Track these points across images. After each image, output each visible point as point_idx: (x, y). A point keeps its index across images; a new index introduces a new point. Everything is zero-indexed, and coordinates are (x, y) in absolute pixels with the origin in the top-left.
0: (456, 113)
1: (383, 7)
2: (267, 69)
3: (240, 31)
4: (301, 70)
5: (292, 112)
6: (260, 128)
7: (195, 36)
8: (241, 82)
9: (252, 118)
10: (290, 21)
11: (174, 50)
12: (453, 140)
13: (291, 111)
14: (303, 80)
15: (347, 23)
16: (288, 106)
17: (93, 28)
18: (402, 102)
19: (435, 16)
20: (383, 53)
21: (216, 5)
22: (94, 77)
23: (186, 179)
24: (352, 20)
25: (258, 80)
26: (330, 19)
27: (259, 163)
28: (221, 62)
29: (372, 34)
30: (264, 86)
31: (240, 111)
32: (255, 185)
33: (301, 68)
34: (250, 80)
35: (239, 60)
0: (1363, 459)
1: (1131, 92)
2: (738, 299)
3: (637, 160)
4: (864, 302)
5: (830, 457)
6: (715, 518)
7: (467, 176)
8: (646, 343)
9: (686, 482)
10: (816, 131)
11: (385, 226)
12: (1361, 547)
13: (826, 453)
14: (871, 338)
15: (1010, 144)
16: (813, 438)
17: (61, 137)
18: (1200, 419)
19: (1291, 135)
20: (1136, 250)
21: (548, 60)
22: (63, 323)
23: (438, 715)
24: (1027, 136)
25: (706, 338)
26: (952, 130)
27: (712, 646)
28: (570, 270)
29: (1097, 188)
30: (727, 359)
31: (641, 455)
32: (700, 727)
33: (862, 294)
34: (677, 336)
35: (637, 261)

=====

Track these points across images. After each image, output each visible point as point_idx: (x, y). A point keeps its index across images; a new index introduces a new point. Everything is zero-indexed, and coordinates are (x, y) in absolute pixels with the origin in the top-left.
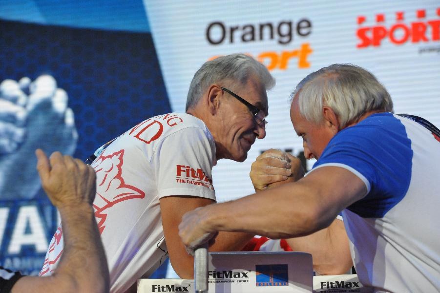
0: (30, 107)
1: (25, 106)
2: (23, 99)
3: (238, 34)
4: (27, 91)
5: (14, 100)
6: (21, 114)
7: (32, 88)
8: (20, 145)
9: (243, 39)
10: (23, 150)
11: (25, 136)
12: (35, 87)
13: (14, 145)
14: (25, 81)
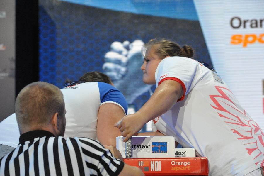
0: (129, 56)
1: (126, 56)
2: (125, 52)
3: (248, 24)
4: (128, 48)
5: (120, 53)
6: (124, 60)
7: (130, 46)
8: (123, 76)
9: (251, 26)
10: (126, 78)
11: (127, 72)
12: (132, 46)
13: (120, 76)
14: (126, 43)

=====

◆ Activity ◆
A verbatim transcription is needed of the lines above, starting at the line with "0: (30, 107)" and ending at the line with "13: (14, 145)", both included, and of nothing else.

◆ The answer ◆
0: (30, 107)
1: (25, 106)
2: (23, 99)
3: (238, 34)
4: (27, 91)
5: (14, 100)
6: (21, 114)
7: (32, 88)
8: (20, 145)
9: (243, 39)
10: (23, 150)
11: (25, 136)
12: (35, 87)
13: (14, 145)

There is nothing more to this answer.